-- ASSIGNMENT --
Return all of the entries exactly as written.
*** Opening of GIVEN ENTRIES ***
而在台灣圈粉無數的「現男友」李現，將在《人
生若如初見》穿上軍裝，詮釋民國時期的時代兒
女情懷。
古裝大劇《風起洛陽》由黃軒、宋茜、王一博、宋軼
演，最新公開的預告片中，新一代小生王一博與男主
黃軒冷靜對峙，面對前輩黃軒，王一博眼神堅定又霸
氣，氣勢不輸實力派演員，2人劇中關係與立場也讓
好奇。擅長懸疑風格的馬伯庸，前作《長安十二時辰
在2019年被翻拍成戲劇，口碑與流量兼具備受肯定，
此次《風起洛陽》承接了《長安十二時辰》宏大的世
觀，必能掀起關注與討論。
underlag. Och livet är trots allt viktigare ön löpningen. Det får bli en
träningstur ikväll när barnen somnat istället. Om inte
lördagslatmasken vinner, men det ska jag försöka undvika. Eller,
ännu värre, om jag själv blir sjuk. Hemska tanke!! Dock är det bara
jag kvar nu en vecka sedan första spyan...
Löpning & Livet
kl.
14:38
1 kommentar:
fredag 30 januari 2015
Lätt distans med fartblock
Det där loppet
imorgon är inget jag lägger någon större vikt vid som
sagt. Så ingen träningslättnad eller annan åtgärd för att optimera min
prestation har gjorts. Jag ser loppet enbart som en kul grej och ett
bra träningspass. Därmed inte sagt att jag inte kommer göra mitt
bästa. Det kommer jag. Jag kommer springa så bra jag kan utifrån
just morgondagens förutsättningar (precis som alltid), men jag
*** Close of GIVEN ENTRIES ***
-- PROBLEM SOLUTION --
而在台灣圈粉無數的「現男友」李現，將在《人
生若如初見》穿上軍裝，詮釋民國時期的時代兒
女情懷。
古裝大劇《風起洛陽》由黃軒、宋茜、王一博、宋軼
演，最新公開的預告片中，新一代小生王一博與男主
黃軒冷靜對峙，面對前輩黃軒，王一博眼神堅定又霸
氣，氣勢不輸實力派演員，2人劇中關係與立場也讓
好奇。擅長懸疑風格的馬伯庸，前作《長安十二時辰
在2019年被翻拍成戲劇，口碑與流量兼具備受肯定，
此次《風起洛陽》承接了《長安十二時辰》宏大的世
觀，必能掀起關注與討論。
underlag. Och livet är trots allt viktigare ön löpningen. Det får bli en
träningstur ikväll när barnen somnat istället. Om inte
lördagslatmasken vinner, men det ska jag försöka undvika. Eller,
ännu värre, om jag själv blir sjuk. Hemska tanke!! Dock är det bara
jag kvar nu en vecka sedan första spyan...
Löpning & Livet
kl.
14:38
1 kommentar:
fredag 30 januari 2015
Lätt distans med fartblock
Det där loppet
imorgon är inget jag lägger någon större vikt vid som
sagt. Så ingen träningslättnad eller annan åtgärd för att optimera min
prestation har gjorts. Jag ser loppet enbart som en kul grej och ett
bra träningspass. Därmed inte sagt att jag inte kommer göra mitt
bästa. Det kommer jag. Jag kommer springa så bra jag kan utifrån
just morgondagens förutsättningar (precis som alltid), men jag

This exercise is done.